■ Set task 1
Reproduce verbatim the part of the records below that opens with the line containing "scientific name: Gelsemium sempervirens" and closes with the line containing "scientific name: Stenella attenuata", both lines included, and print nothing else.

■ Passage provided

· · · · ·

Interface SplittableDecompressionCodec

All Superinterfaces:
DecompressionCodec

public interface SplittableDecompressionCodec extends DecompressionCodec
Extension of DecompressionCodec for codecs that support splitting compressed files into independently decompressible ranges aligned to compressed block boundaries.

Bzip2 is the canonical example: each bzip2 block starts with a 48-bit magic marker (0x314159265359) and can be decompressed independently when preceded by a synthetic stream header. This enables parallel decompression of large compressed files.

Stream-only codecs (gzip, zstd) cannot implement this interface because their compressed blocks depend on previous state.

  • Method Details

    • findBlockBoundaries

      long[] findBlockBoundaries(StorageObject object, long start, long end) throws IOException
      Finds compressed block boundaries within the given byte range of a storage object. Returns byte offsets (in the compressed stream) where blocks start.

      Returns an empty array when start >= end or when the range contains no block boundaries (e.g. header-only or empty files).

      Parameters:
      object - the storage object to scan
      start - start byte offset in the compressed file (inclusive)
      end - end byte offset in the compressed file (exclusive)
      Returns:
      sorted array of byte offsets where compressed blocks begin
      Throws:
      IOException
    • decompressRange

      InputStream decompressRange(StorageObject object, long blockStart, long nextBlockStart) throws IOException
      Decompresses a range of compressed blocks. The returned stream yields decompressed bytes for blocks starting at blockStart up to (but not including) the block at nextBlockStart.

      For bzip2, this creates a synthetic stream by prepending the file header (BZh + block size digit) to the raw block data, then wrapping in a standard decompressor.

      The caller is responsible for closing the returned stream.

      Parameters:
      object - the storage object containing the compressed data
      blockStart - byte offset of the first block to decompress
      nextBlockStart - byte offset of the next block (or file length for the last block); must be greater than blockStart
      Returns:
      an input stream yielding decompressed bytes for the specified block range
      Throws:
      IllegalArgumentException - if blockStart >= nextBlockStart
      IOException

· · · · ·

■ Dataset excerpts
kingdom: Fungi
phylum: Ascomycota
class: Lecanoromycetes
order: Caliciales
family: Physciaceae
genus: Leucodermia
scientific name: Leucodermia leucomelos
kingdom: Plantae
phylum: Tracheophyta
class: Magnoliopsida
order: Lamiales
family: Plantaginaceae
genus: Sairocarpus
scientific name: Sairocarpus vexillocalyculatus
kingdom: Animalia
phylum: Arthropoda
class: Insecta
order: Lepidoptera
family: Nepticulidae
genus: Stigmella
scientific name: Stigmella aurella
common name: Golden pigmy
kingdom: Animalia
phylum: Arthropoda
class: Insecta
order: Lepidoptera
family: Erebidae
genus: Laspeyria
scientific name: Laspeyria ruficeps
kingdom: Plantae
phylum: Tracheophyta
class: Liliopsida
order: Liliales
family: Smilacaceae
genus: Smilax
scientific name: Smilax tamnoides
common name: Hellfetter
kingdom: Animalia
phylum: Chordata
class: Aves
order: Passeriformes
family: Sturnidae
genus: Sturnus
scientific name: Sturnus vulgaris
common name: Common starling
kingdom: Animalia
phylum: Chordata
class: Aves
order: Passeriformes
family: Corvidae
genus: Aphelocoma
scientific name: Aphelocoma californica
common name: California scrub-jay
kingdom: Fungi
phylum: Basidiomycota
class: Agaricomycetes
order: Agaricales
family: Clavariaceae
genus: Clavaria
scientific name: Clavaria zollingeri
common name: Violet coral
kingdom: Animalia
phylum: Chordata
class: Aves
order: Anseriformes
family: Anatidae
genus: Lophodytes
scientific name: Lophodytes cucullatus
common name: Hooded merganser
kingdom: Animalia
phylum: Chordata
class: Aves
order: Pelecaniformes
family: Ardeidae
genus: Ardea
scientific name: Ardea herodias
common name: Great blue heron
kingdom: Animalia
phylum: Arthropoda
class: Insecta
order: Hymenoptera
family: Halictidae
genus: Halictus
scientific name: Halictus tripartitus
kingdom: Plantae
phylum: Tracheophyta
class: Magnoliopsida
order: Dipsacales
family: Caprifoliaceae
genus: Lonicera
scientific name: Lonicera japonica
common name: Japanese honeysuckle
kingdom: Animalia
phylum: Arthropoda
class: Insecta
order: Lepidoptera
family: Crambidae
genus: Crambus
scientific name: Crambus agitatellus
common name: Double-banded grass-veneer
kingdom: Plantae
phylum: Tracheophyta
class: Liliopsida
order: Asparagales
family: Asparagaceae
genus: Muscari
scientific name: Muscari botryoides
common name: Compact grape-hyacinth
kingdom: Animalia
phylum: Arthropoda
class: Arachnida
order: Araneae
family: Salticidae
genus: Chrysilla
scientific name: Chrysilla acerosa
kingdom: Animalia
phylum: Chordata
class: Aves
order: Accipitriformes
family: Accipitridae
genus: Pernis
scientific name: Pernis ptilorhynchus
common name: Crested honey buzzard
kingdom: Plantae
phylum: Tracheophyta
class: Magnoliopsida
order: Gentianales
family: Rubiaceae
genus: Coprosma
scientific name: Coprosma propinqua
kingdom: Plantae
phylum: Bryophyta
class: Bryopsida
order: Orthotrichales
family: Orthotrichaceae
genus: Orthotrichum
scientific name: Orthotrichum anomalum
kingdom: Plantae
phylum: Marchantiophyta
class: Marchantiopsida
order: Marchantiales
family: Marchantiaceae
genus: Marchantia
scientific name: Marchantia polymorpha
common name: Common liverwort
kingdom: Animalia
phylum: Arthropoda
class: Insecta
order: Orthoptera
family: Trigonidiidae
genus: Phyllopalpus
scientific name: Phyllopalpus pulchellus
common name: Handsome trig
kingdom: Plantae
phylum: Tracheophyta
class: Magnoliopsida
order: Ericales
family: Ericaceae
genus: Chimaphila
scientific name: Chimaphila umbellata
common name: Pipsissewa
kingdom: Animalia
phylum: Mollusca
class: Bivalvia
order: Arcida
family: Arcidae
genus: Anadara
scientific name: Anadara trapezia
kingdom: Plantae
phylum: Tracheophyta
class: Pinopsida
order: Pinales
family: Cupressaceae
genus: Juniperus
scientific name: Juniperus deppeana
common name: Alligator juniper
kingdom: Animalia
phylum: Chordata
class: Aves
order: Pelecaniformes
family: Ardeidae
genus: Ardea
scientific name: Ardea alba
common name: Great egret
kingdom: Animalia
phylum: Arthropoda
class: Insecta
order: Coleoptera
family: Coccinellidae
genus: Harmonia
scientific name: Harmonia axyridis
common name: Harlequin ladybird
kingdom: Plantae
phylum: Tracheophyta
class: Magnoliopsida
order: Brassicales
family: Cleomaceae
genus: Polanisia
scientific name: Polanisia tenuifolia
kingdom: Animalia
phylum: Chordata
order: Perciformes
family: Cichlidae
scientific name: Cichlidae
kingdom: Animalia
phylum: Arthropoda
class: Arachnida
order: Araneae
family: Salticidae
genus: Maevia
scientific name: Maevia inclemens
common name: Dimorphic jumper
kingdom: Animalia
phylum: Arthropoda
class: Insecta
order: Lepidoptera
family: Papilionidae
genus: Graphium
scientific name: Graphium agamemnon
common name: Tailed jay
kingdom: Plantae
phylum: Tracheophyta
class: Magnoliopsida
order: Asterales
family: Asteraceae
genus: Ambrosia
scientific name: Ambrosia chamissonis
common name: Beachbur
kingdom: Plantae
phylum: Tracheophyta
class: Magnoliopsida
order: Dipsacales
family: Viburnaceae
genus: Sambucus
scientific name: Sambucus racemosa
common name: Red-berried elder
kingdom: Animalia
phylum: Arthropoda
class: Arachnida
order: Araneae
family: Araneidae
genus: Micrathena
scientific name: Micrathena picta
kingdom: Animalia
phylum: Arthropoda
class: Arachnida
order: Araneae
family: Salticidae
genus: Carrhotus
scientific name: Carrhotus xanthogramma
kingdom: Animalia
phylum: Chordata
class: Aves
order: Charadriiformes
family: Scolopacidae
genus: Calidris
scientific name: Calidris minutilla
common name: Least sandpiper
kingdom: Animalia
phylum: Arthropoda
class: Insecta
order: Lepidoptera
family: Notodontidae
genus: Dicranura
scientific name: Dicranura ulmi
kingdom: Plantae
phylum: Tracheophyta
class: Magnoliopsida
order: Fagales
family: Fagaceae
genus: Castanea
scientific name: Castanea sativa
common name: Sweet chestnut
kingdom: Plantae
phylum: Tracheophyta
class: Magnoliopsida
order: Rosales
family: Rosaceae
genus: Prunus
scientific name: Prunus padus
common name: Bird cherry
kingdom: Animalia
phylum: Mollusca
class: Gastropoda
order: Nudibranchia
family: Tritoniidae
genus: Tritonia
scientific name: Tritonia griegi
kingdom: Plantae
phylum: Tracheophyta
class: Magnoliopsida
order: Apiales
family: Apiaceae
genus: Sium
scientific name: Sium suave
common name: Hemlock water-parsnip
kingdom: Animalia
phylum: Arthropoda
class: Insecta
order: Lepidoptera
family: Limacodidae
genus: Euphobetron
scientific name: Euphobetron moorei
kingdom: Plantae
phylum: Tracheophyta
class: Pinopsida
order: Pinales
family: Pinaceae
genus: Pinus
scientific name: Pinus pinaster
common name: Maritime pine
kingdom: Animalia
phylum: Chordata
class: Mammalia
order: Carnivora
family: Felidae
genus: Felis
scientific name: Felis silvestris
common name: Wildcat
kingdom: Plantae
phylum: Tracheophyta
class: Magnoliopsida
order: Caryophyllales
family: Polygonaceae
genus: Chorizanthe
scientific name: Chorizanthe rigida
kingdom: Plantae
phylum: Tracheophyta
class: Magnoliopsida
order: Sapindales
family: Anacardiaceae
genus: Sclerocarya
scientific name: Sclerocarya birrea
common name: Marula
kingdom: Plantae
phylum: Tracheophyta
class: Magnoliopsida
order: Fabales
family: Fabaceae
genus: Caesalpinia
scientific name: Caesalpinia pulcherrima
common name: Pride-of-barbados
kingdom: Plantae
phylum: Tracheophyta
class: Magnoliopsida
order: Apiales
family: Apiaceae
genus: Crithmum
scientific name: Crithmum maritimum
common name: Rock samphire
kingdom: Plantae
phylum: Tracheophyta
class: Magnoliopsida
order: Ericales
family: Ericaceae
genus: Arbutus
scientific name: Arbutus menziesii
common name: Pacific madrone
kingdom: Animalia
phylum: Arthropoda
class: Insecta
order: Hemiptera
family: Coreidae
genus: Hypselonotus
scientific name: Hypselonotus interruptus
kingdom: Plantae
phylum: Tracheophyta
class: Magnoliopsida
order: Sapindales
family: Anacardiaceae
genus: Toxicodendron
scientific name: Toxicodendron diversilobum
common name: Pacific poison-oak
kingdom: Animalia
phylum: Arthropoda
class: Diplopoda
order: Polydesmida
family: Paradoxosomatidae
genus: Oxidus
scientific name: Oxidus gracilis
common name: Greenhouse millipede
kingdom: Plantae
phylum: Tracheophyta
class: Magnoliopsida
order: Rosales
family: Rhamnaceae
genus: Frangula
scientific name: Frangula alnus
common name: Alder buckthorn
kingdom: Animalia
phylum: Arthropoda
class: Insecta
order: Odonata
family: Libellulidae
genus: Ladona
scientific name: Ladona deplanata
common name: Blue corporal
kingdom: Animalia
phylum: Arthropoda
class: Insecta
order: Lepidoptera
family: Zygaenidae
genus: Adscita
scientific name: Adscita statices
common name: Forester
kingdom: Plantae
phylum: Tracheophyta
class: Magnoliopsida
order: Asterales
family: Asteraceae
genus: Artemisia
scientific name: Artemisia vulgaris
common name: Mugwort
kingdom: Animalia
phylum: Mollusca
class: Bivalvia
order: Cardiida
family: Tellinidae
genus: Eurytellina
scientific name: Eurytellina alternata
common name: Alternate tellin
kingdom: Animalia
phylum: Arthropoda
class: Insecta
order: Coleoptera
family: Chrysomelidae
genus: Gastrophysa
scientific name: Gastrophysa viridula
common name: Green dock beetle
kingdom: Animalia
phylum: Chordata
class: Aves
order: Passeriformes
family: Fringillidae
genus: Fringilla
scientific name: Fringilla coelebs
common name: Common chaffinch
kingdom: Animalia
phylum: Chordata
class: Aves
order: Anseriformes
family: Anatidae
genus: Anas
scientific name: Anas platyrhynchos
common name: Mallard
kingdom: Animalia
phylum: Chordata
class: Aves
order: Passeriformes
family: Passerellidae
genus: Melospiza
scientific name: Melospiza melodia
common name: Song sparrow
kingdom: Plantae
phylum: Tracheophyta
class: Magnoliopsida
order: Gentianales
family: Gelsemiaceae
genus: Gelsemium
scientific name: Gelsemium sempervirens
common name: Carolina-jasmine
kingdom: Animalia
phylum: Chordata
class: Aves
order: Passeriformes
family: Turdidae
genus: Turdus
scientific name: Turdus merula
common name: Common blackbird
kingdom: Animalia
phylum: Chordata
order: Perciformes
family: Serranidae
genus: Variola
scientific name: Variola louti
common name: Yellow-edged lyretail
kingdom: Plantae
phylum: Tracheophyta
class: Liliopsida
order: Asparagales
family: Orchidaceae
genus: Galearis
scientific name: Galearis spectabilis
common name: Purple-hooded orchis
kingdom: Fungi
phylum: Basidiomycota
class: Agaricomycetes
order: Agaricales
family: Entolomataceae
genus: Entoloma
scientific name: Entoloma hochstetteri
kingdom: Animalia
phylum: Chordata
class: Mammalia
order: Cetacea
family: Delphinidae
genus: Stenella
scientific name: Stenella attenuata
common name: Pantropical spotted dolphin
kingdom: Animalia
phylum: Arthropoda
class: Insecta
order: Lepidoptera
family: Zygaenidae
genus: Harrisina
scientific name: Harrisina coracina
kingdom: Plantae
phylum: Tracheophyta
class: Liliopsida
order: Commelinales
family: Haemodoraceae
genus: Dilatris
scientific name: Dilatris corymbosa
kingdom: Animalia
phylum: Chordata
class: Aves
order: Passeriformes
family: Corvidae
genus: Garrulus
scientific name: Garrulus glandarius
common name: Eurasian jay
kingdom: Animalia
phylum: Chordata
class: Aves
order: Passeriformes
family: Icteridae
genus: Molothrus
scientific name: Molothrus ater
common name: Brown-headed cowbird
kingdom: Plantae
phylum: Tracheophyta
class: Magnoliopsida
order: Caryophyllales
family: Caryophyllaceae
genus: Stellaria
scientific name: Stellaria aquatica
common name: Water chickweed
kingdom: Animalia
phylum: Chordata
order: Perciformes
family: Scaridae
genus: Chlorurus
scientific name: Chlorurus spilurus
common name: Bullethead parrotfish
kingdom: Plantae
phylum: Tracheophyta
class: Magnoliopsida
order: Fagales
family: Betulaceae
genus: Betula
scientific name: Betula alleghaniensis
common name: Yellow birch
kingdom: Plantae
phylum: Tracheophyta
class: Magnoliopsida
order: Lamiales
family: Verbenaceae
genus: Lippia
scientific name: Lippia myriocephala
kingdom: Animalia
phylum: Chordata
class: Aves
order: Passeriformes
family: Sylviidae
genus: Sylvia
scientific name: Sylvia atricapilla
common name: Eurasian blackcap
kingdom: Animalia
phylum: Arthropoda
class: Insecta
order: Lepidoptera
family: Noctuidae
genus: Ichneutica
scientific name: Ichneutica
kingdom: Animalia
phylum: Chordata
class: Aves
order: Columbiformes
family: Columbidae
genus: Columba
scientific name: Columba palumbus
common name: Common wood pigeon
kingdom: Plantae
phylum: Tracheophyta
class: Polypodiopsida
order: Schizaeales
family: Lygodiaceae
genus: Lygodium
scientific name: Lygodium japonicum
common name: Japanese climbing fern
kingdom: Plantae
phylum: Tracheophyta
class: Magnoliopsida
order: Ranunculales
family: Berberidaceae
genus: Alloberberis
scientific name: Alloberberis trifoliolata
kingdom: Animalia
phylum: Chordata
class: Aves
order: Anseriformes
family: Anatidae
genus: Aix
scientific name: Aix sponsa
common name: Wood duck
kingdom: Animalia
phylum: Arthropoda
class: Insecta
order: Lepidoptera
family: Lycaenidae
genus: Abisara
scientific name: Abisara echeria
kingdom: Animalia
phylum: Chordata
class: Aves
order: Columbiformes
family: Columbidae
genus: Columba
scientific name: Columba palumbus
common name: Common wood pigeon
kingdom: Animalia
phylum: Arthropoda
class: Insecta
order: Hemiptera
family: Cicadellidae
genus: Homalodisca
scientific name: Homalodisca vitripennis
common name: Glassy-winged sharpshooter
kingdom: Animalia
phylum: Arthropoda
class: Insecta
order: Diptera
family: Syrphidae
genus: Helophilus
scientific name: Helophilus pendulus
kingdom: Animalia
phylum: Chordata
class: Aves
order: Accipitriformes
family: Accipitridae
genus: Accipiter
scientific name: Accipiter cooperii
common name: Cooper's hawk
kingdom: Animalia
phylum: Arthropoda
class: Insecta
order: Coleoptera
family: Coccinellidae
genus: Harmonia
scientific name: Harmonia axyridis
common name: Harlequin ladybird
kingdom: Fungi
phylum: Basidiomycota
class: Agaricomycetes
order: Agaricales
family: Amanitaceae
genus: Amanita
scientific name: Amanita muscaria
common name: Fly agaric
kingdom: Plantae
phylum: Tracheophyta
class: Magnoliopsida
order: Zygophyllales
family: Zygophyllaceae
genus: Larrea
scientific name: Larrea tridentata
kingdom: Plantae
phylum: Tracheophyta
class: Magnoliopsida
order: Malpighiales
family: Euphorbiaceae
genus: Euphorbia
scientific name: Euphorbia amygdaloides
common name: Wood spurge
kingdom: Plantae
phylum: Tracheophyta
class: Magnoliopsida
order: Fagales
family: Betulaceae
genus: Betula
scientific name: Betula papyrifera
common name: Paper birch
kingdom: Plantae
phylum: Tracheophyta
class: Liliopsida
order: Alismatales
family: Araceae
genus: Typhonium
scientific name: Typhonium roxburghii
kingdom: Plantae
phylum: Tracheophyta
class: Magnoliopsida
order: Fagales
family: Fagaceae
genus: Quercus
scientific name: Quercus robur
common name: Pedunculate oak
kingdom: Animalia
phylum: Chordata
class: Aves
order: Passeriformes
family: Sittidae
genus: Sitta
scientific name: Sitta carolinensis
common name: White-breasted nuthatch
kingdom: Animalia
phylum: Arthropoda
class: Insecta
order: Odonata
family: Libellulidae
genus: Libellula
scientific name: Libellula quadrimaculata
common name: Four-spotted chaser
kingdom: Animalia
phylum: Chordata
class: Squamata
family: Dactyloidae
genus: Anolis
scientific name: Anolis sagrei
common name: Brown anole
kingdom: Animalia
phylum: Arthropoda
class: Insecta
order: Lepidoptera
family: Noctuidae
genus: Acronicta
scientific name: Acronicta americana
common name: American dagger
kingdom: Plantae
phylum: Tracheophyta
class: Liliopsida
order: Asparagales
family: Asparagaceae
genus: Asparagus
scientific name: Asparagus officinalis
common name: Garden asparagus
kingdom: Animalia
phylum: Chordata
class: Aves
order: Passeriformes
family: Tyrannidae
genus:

· · · · ·

■ Set task 2
Answer these questions from the interface documentation above:
(a) What 48-bit magic marker begins each bzip2 block?
(b) Which two stream-only codecs are named as unable to implement the interface?
(c) Which exception does decompressRange throw when blockStart >= nextBlockStart?

■ Final answer 1
scientific name: Gelsemium sempervirens
common name: Carolina-jasmine
kingdom: Animalia
phylum: Chordata
class: Aves
order: Passeriformes
family: Turdidae
genus: Turdus
scientific name: Turdus merula
common name: Common blackbird
kingdom: Animalia
phylum: Chordata
order: Perciformes
family: Serranidae
genus: Variola
scientific name: Variola louti
common name: Yellow-edged lyretail
kingdom: Plantae
phylum: Tracheophyta
class: Liliopsida
order: Asparagales
family: Orchidaceae
genus: Galearis
scientific name: Galearis spectabilis
common name: Purple-hooded orchis
kingdom: Fungi
phylum: Basidiomycota
class: Agaricomycetes
order: Agaricales
family: Entolomataceae
genus: Entoloma
scientific name: Entoloma hochstetteri
kingdom: Animalia
phylum: Chordata
class: Mammalia
order: Cetacea
family: Delphinidae
genus: Stenella
scientific name: Stenella attenuata

■ Final answer 2
(a) 0x314159265359
(b) gzip and zstd
(c) IllegalArgumentException